(Records for the task)
**********
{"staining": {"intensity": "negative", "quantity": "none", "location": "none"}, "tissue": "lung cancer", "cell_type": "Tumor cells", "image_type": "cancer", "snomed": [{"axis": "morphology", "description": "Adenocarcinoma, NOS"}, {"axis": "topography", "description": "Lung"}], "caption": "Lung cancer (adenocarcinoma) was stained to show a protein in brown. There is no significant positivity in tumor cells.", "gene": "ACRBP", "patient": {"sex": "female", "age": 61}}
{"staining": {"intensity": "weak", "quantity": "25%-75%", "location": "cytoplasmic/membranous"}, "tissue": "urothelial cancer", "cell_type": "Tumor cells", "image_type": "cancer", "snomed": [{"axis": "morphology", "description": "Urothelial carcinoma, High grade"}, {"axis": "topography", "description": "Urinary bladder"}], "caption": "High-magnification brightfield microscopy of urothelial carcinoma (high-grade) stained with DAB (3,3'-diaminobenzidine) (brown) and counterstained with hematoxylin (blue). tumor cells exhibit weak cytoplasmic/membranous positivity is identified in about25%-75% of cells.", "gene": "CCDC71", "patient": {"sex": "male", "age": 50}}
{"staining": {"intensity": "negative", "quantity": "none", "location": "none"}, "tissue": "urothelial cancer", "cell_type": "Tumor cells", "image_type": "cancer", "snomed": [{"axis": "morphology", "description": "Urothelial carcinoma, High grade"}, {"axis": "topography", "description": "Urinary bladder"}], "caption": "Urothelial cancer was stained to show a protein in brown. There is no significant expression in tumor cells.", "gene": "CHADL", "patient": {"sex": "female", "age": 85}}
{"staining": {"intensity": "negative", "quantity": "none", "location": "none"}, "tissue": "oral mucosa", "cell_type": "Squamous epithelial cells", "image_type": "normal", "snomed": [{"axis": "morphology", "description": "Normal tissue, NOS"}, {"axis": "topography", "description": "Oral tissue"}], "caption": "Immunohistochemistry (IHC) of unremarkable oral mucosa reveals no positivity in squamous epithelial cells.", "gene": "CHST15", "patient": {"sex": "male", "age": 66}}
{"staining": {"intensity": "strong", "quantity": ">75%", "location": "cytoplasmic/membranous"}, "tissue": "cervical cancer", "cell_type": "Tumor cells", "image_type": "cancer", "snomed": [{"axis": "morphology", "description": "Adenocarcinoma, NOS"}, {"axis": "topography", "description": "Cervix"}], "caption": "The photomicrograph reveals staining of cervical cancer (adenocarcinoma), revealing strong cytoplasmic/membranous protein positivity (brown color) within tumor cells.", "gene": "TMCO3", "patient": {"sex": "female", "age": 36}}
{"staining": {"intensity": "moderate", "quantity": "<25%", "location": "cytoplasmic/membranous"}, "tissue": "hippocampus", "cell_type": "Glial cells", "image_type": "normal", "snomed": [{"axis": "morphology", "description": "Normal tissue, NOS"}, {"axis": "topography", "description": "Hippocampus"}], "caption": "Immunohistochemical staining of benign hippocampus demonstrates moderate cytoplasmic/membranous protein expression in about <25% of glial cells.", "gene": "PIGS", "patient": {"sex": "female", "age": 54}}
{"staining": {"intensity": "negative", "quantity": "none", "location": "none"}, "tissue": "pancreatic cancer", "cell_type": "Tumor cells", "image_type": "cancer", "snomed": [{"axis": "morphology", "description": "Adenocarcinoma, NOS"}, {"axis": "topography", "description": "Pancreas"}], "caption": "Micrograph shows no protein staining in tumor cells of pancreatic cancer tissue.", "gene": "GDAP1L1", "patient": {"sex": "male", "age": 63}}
**********
(Your task)
Using the material above, print every entry exactly as written.

(Solution to this task)
{"staining": {"intensity": "negative", "quantity": "none", "location": "none"}, "tissue": "lung cancer", "cell_type": "Tumor cells", "image_type": "cancer", "snomed": [{"axis": "morphology", "description": "Adenocarcinoma, NOS"}, {"axis": "topography", "description": "Lung"}], "caption": "Lung cancer (adenocarcinoma) was stained to show a protein in brown. There is no significant positivity in tumor cells.", "gene": "ACRBP", "patient": {"sex": "female", "age": 61}}
{"staining": {"intensity": "weak", "quantity": "25%-75%", "location": "cytoplasmic/membranous"}, "tissue": "urothelial cancer", "cell_type": "Tumor cells", "image_type": "cancer", "snomed": [{"axis": "morphology", "description": "Urothelial carcinoma, High grade"}, {"axis": "topography", "description": "Urinary bladder"}], "caption": "High-magnification brightfield microscopy of urothelial carcinoma (high-grade) stained with DAB (3,3'-diaminobenzidine) (brown) and counterstained with hematoxylin (blue). tumor cells exhibit weak cytoplasmic/membranous positivity is identified in about25%-75% of cells.", "gene": "CCDC71", "patient": {"sex": "male", "age": 50}}
{"staining": {"intensity": "negative", "quantity": "none", "location": "none"}, "tissue": "urothelial cancer", "cell_type": "Tumor cells", "image_type": "cancer", "snomed": [{"axis": "morphology", "description": "Urothelial carcinoma, High grade"}, {"axis": "topography", "description": "Urinary bladder"}], "caption": "Urothelial cancer was stained to show a protein in brown. There is no significant expression in tumor cells.", "gene": "CHADL", "patient": {"sex": "female", "age": 85}}
{"staining": {"intensity": "negative", "quantity": "none", "location": "none"}, "tissue": "oral mucosa", "cell_type": "Squamous epithelial cells", "image_type": "normal", "snomed": [{"axis": "morphology", "description": "Normal tissue, NOS"}, {"axis": "topography", "description": "Oral tissue"}], "caption": "Immunohistochemistry (IHC) of unremarkable oral mucosa reveals no positivity in squamous epithelial cells.", "gene": "CHST15", "patient": {"sex": "male", "age": 66}}
{"staining": {"intensity": "strong", "quantity": ">75%", "location": "cytoplasmic/membranous"}, "tissue": "cervical cancer", "cell_type": "Tumor cells", "image_type": "cancer", "snomed": [{"axis": "morphology", "description": "Adenocarcinoma, NOS"}, {"axis": "topography", "description": "Cervix"}], "caption": "The photomicrograph reveals staining of cervical cancer (adenocarcinoma), revealing strong cytoplasmic/membranous protein positivity (brown color) within tumor cells.", "gene": "TMCO3", "patient": {"sex": "female", "age": 36}}
{"staining": {"intensity": "moderate", "quantity": "<25%", "location": "cytoplasmic/membranous"}, "tissue": "hippocampus", "cell_type": "Glial cells", "image_type": "normal", "snomed": [{"axis": "morphology", "description": "Normal tissue, NOS"}, {"axis": "topography", "description": "Hippocampus"}], "caption": "Immunohistochemical staining of benign hippocampus demonstrates moderate cytoplasmic/membranous protein expression in about <25% of glial cells.", "gene": "PIGS", "patient": {"sex": "female", "age": 54}}
{"staining": {"intensity": "negative", "quantity": "none", "location": "none"}, "tissue": "pancreatic cancer", "cell_type": "Tumor cells", "image_type": "cancer", "snomed": [{"axis": "morphology", "description": "Adenocarcinoma, NOS"}, {"axis": "topography", "description": "Pancreas"}], "caption": "Micrograph shows no protein staining in tumor cells of pancreatic cancer tissue.", "gene": "GDAP1L1", "patient": {"sex": "male", "age": 63}}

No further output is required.